Premier Don Dunstan fights all sides to push world-first law against rape in marriage
Premier Don Dunstan’s 1960s/70s reforms emphasising equal opportunity for women coincided with a second wave of feminism in South Australia.
This second wave was spearheaded by the Women’s Liberation Movement (1969) and Women’s Electoral Lobby (WEL, 1972). They were concerned with issues such as family planning, abortion, child-care, rape in marriage, domestic violence, social welfare and divorce.
English teacher Deborah McCulloch belong to both Women’s Liberation and WEL. In 1976, Dunstan appointed her Australia’s first women’s advisor to the premier. Another first was the government’s equal opportunity unit.
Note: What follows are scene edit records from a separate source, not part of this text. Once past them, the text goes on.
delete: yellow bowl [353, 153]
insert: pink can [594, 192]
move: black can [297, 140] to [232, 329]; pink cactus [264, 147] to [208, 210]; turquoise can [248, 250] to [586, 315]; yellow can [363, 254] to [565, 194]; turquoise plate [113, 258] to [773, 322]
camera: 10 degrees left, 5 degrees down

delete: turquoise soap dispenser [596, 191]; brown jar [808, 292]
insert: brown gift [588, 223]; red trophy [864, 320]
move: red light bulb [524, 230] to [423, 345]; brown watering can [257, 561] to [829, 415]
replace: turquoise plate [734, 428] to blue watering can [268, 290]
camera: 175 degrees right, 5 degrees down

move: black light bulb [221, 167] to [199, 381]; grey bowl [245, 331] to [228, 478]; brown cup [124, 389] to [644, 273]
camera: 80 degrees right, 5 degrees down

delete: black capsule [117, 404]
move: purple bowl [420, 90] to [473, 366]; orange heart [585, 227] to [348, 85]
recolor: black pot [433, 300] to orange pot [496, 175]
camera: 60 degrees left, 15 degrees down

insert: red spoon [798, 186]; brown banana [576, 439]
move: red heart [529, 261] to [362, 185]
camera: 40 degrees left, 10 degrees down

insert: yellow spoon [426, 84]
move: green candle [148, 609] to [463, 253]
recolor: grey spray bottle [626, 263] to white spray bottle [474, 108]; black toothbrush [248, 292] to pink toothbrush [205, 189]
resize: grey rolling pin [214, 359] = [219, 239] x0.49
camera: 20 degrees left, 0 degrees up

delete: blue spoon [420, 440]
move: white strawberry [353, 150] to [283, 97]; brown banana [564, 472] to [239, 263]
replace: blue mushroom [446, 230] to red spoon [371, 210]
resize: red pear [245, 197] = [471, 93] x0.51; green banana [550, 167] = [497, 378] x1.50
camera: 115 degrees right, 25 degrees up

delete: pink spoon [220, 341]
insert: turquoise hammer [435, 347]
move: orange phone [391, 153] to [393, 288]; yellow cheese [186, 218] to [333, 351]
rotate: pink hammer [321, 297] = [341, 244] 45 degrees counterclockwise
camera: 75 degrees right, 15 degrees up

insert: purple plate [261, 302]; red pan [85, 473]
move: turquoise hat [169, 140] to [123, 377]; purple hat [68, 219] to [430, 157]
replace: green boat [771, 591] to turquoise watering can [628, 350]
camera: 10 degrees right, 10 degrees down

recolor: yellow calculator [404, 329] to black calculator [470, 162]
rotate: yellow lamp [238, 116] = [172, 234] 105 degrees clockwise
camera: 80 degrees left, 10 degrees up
Resources such as the Women’s Information Switchboard, the Rape Crisis Centre and shelters for women and children seeking refuge were set up.
Dunstan created another world first with laws to outlaw rape in marriage. He faced down conservative opponents to these laws not only in the parliament but from the trade unions.
In 1972, equal pay for equal work was accepted in South Australia by the Conciliation and Arbitration Commission. Women teachers were no longer forced to resign when they married. Until then, newly-married teachers had to return to the bottom of the ladder as a temporary assistant, losing all seniority and entitlements such as long service leave.